Write out the records below word for word, and omit the pictures from your copy.
:: Records for this exercise
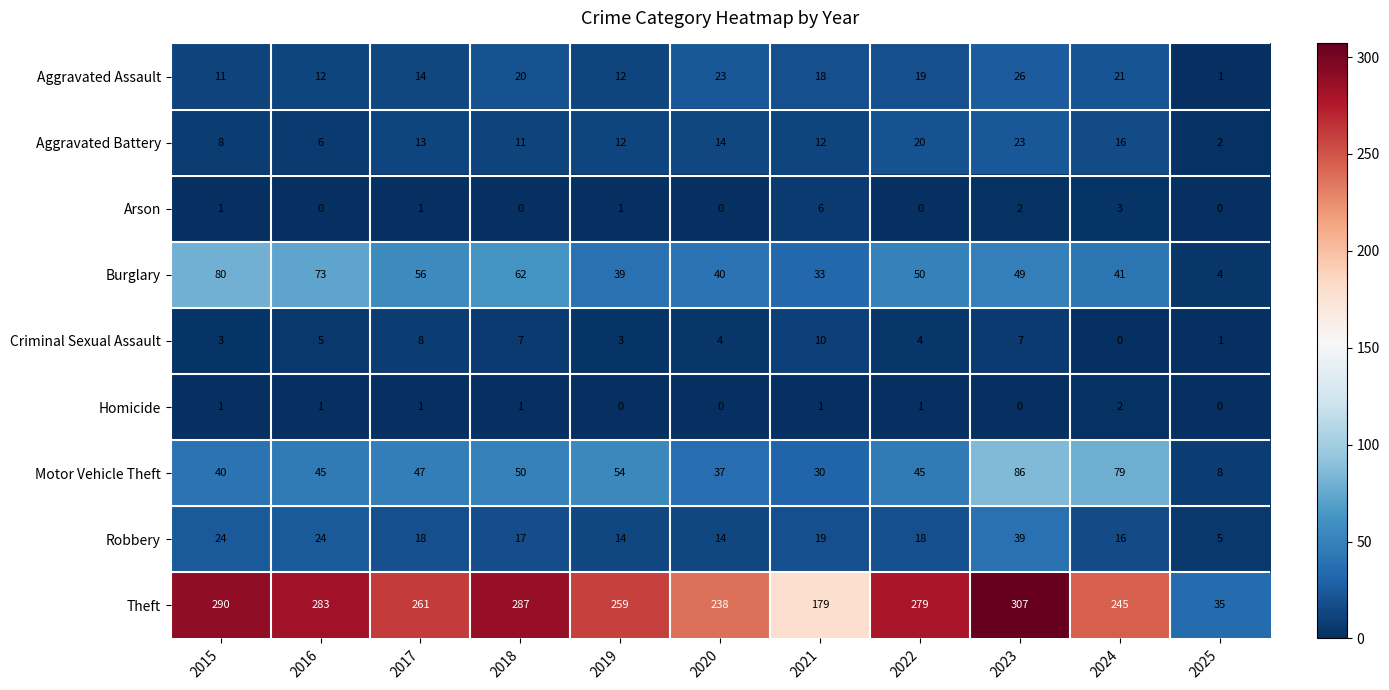

Which category has the highest value in the Burglary series?

2015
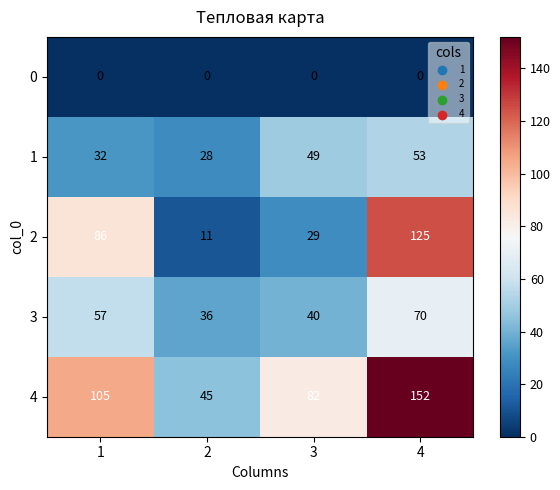

What is the difference between the 4 values at 4 and 1?

47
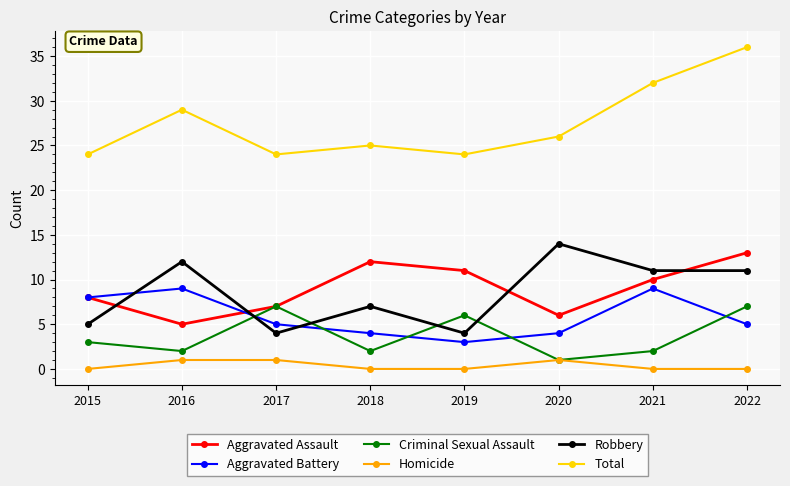

Which category has the highest value across all series?

2022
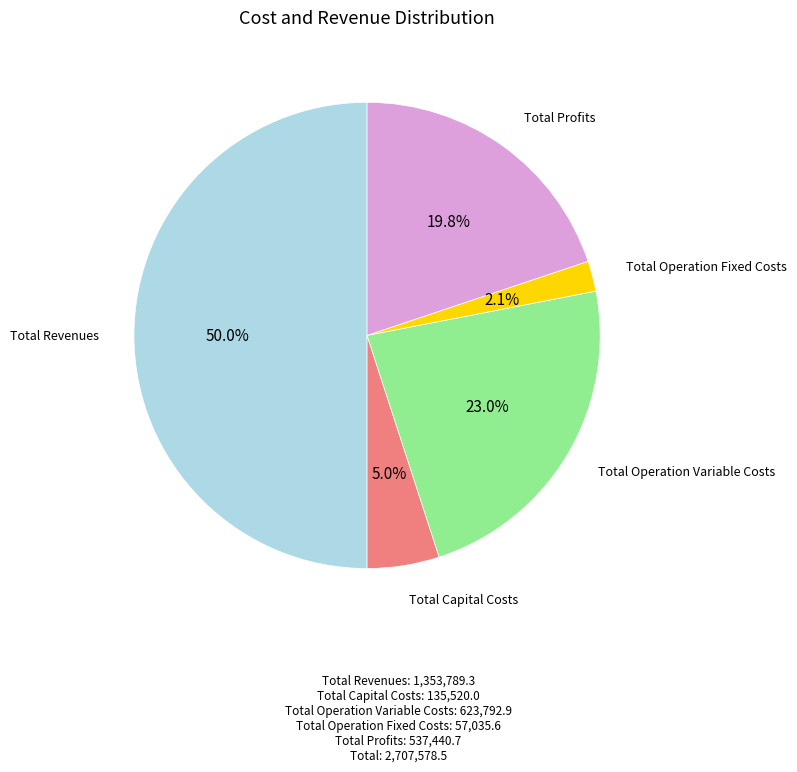

How many slices are in this pie chart?

5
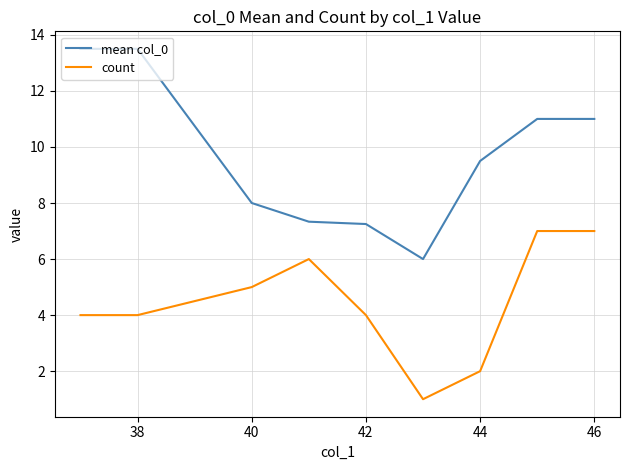

True or false: count and mean col_0 cross at least once.

False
::::
▸ **Reply to the task**
Which category has the highest value in the Burglary series?

2015

What is the difference between the 4 values at 4 and 1?

47

Which category has the highest value across all series?

2022

How many slices are in this pie chart?

5

True or false: count and mean col_0 cross at least once.

False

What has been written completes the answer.